I've had sevral I.R.I.'s done with with sevral lesion's found. I've had dizziness, eye  problems (seeing double),numbness in my arms. I've had one doctor say it's MS and another its do to a protein s defecancy. The second doctor said its the protien s that caused the lesion's but I've looked it up and have never found anything saying protien s can cause lesions. I was on ms medication but I've been taken off of it. I also have some nerve damage in my feet (LOL) witch makes it hard to walk in the dark. The first time I was in the hospital witch I had it seems like a million test done including a spinal dec done (not pleassssant) by the first doctor. the second doctor is baseing the not ms because he said i cant have two rare diseases. I'm lost I dont what to do and im not sure whats wrong.
by Punky42, Mar 24, 2010
I am 41 yrs old and have been having chronic migranes for over a year now.  I lost four days of work in one week due to the migranes.  I have had two MRI's done, one in November of last year and the other the first part of March.

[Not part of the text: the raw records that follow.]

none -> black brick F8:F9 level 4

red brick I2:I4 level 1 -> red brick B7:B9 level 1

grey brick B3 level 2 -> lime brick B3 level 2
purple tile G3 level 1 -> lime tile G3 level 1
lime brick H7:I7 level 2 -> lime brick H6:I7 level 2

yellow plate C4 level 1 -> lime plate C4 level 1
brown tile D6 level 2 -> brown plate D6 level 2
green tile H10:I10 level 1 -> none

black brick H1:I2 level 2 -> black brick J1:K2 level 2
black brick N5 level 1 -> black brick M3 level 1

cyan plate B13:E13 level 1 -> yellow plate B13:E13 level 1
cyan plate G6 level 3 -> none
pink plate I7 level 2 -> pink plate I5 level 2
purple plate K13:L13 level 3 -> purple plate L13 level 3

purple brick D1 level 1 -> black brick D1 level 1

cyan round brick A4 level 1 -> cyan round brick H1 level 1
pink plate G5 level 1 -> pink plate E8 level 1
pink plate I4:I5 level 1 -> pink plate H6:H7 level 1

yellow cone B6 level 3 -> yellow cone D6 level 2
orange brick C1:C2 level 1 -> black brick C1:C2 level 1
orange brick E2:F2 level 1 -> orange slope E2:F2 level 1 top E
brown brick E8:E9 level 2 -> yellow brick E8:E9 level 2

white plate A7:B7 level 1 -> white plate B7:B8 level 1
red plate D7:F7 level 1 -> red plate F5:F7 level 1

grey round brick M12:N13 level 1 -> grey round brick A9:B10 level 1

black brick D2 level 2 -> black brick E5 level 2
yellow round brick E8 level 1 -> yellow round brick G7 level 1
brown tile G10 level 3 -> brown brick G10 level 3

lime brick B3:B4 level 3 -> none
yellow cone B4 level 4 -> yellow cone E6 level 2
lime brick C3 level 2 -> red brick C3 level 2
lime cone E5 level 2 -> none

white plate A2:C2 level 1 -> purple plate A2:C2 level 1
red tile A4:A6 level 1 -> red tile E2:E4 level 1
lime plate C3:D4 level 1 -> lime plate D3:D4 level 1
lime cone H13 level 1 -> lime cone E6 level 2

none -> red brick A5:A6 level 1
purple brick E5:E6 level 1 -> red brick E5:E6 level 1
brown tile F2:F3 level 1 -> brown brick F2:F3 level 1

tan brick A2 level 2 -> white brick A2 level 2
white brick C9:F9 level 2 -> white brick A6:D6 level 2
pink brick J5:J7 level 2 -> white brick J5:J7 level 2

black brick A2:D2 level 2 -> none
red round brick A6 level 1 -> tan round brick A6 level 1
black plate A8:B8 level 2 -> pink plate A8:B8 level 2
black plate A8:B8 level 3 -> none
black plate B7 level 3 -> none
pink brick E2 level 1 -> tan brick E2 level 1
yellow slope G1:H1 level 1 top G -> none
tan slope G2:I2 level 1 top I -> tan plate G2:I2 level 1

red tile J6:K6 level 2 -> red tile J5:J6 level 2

They have found several white spots deep inside my brain.  The dr.'s told me on my frist MRI that i could possibly have MS and he wanted a second opinion.  I went to a specialist in Billings, MT and the dr. up there told me he didn't think I had MS due to the fact I had no other symptoms of MS.  He had a bunch of blood work sent to the Mayo Clinic to see if I had been having TIA's and I haven't, but I carry a gene for having strokes.  I just had another MRI done the first part of March and there is no change in the spots.  They have put me on a medication to try and stop the migranes.  So, far I don't have as many as before.  So, if I don't have MS and haven't had any mini strokes, it still doesn't explain why I have all these little white spots on my brain.  i wish they would figure out why I have them and give me some answers.  by sheridan, wyoming
by Maedler, Jun 19, 2014
My 8 yr old daughter had a serious 6 hour surgery in November to remove a benign bone tumor and remodel her face where it was. She has healed perfectly but started having headaches 2 weeks later. Gradually they have gotten worse. She has a terrible headache everyday.She has become emotional at times and hyper. We went to a neurologist who said she was having migraines without really examining her or reading her history. We did an MRI with contrast and the report says that an area in the front left lobe lit up. This same doctor says that she didn't think it could cause headaches and she still thinks its just migraines. We are getting a second opinion but until then have no clue what to think. Should we be worried??